Emily Lim’s production runs until 29 August

This folky, jokey, crowd-pleasing new Midsummer Night’s Dream from director Emily Lim opens with members of the audience being invited on stage to learn a dance routine and continues in this vein in a production that, in true Globe tradition, makes a virtue of participation.
A prime example comes when Puck (Michael Grady-Hall) is preparing to drop his love potion into the eyes of the sleeping Lysander (Mel Lowe) and accidentally gets some in his own, meaning he falls for an unsuspecting member of the audience (on press night, a game gentleman named Steve). This becomes a running joke, culminating in said audience member joining him during the climactic wedding ceremony.
It’s just one of a number of ingenious little twists that make this a genuinely joyous, energetic and celebratory interpretation. There’s even a bit of Jacob Collier-style action as Grady-Hall’s jester-esque Puck conducts the audience to sing in harmony to transform the stage into the flower-filled forest (colourfully evoked by designer Aldo Vázquez and costume concept designer Fly Davis). Later, the moon and stars are conjured very literally during the final moments, with the audience invited to dangle silver-coloured mobiles from the gallery.

Given Lim’s interest in community-centred work, she’s an apt choice for a venue where the audience is so inherently involved.

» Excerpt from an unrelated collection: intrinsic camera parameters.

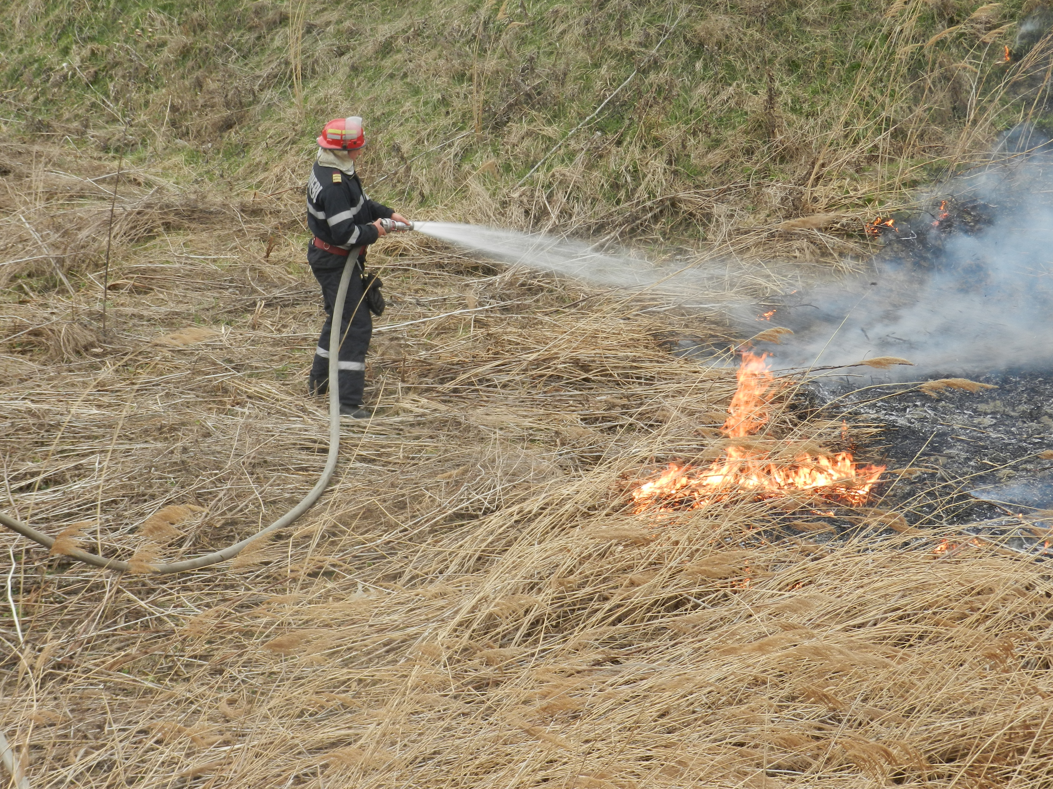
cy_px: 394
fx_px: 3498
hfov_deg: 17.1
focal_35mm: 115
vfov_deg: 12.9
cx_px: 526
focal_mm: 20.5
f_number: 4.8
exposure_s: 1/100
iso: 160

Musicians Sally Simpson and Piotr Jordan play fiddles in the pit during pre-show and then move up to the balcony to join the folk band, playing original compositions from Globe associate Jim Fortune (including a singalong finale jig). From the off, there’s a kick-off-your-shoes-and-join-the-party kind of vibe, and it’s about as far from the wintry interpretation that recently played in the adjoining Sam Wanamaker Playhouse as you could imagine.
There’s an intriguingly androgynous edge to the cast, notably Lowe’s Lysander (one of a quartet of pastel-clad lovers, alongside Sophie Cox, Romaya Weaver and Gavi Singh Chera) and Enyi Okoronkwo’s dress-wearing Oberon. Meanwhile, Audrey Brisson‘s Titania goes all earth mother, cuddling her adopted baby with pointed intent as the fairies fuss around her. And the Mechanicals become riotous am-dram group “The Pap Pap Players”, led by Victoria Moseley’s director Quince (who invites us to become company members) and Adrian Richards’ decidedly stagey Bottom (he wears a Hamilton t-shirt, and his silvery donkey guise wouldn’t look out of place at the Met gala).
Dream is never the easiest to follow plot-wise, and the production is not the most lucid you’ll see from a storytelling perspective; it feels the narrative is sublimated to the showmanship, the darker and more poetic aspects of the play drowned out in a (literal) sea of bubbles. But this is forgivable in a version that feels unapologetically fun, escapist and, I daresay, well-judged for the current times.